[Stored dataset items]

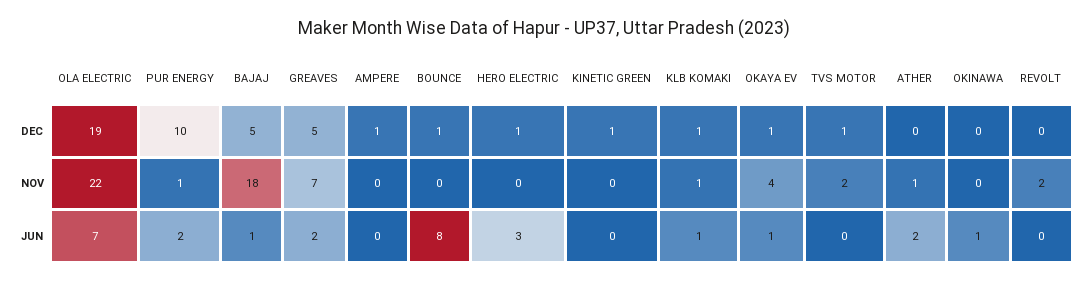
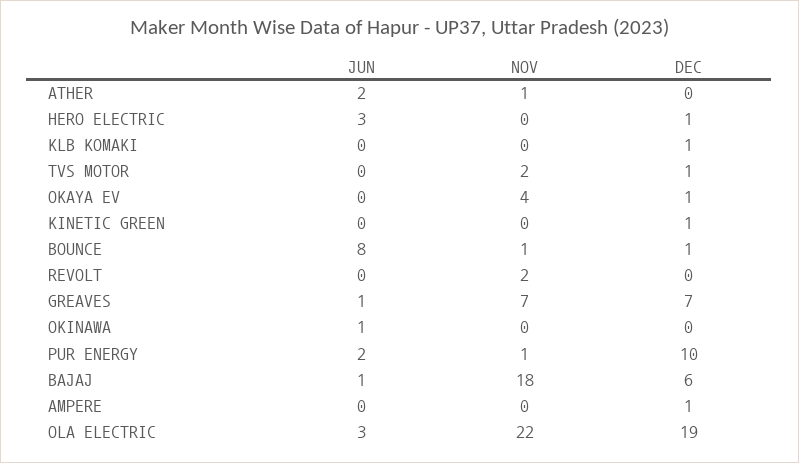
  {
    "OLA ELECTRIC": {
      "DEC": 19,
      "NOV": 22,
-     "JUN": 7
+     "JUN": 3
    },
    "PUR ENERGY": {
      "DEC": 10,
      "NOV": 1,
      "JUN": 2
    },
    "BAJAJ": {
-     "DEC": 5,
+     "DEC": 6,
      "NOV": 18,
      "JUN": 1
    },
    "GREAVES": {
-     "DEC": 5,
+     "DEC": 7,
      "NOV": 7,
-     "JUN": 2
+     "JUN": 1
    },
    "AMPERE": {
      "DEC": 1,
      "NOV": 0,
      "JUN": 0
    },
    "BOUNCE": {
      "DEC": 1,
-     "NOV": 0,
+     "NOV": 1,
      "JUN": 8
    },
    "HERO ELECTRIC": {
      "DEC": 1,
      "NOV": 0,
      "JUN": 3
    },
    "KINETIC GREEN": {
      "DEC": 1,
      "NOV": 0,
      "JUN": 0
    },
    "KLB KOMAKI": {
      "DEC": 1,
-     "NOV": 1,
+     "NOV": 0,
-     "JUN": 1
+     "JUN": 0
    },
    "OKAYA EV": {
      "DEC": 1,
      "NOV": 4,
-     "JUN": 1
+     "JUN": 0
    },
    "TVS MOTOR": {
      "DEC": 1,
      "NOV": 2,
      "JUN": 0
    },
    "ATHER": {
      "DEC": 0,
      "NOV": 1,
      "JUN": 2
    },
    "OKINAWA": {
      "DEC": 0,
      "NOV": 0,
      "JUN": 1
    },
    "REVOLT": {
      "DEC": 0,
      "NOV": 2,
      "JUN": 0
    }
  }

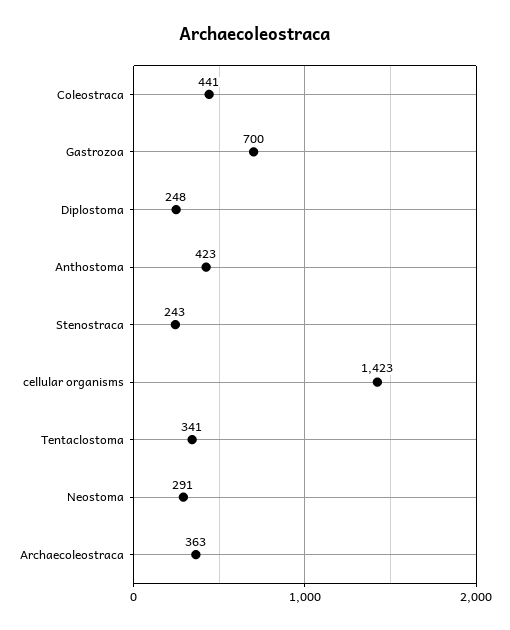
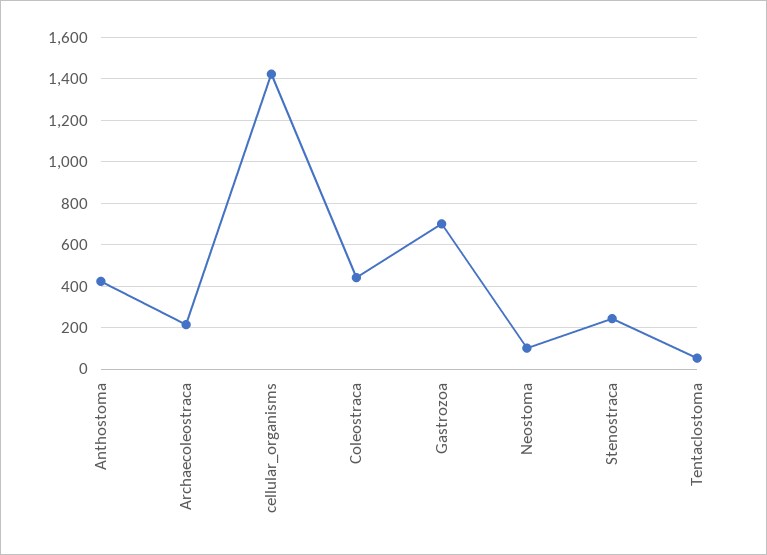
  {
    "Coleostraca": 441,
    "Gastrozoa": 700,
-   "Diplostoma": 248,
    "Anthostoma": 423,
    "Stenostraca": 243,
    "cellular organisms": 1423,
-   "Tentaclostoma": 341,
+   "Tentaclostoma": 50,
-   "Neostoma": 291,
+   "Neostoma": 100,
-   "Archaecoleostraca": 363
+   "Archaecoleostraca": 200
  }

### Your instructions
Your copy should match every record exactly and contain no pictures.

### Reply
  {
    "OLA ELECTRIC": {
      "DEC": 19,
      "NOV": 22,
-     "JUN": 7
+     "JUN": 3
    },
    "PUR ENERGY": {
      "DEC": 10,
      "NOV": 1,
      "JUN": 2
    },
    "BAJAJ": {
-     "DEC": 5,
+     "DEC": 6,
      "NOV": 18,
      "JUN": 1
    },
    "GREAVES": {
-     "DEC": 5,
+     "DEC": 7,
      "NOV": 7,
-     "JUN": 2
+     "JUN": 1
    },
    "AMPERE": {
      "DEC": 1,
      "NOV": 0,
      "JUN": 0
    },
    "BOUNCE": {
      "DEC": 1,
-     "NOV": 0,
+     "NOV": 1,
      "JUN": 8
    },
    "HERO ELECTRIC": {
      "DEC": 1,
      "NOV": 0,
      "JUN": 3
    },
    "KINETIC GREEN": {
      "DEC": 1,
      "NOV": 0,
      "JUN": 0
    },
    "KLB KOMAKI": {
      "DEC": 1,
-     "NOV": 1,
+     "NOV": 0,
-     "JUN": 1
+     "JUN": 0
    },
    "OKAYA EV": {
      "DEC": 1,
      "NOV": 4,
-     "JUN": 1
+     "JUN": 0
    },
    "TVS MOTOR": {
      "DEC": 1,
      "NOV": 2,
      "JUN": 0
    },
    "ATHER": {
      "DEC": 0,
      "NOV": 1,
      "JUN": 2
    },
    "OKINAWA": {
      "DEC": 0,
      "NOV": 0,
      "JUN": 1
    },
    "REVOLT": {
      "DEC": 0,
      "NOV": 2,
      "JUN": 0
    }
  }

  {
    "Coleostraca": 441,
    "Gastrozoa": 700,
-   "Diplostoma": 248,
    "Anthostoma": 423,
    "Stenostraca": 243,
    "cellular organisms": 1423,
-   "Tentaclostoma": 341,
+   "Tentaclostoma": 50,
-   "Neostoma": 291,
+   "Neostoma": 100,
-   "Archaecoleostraca": 363
+   "Archaecoleostraca": 200
  }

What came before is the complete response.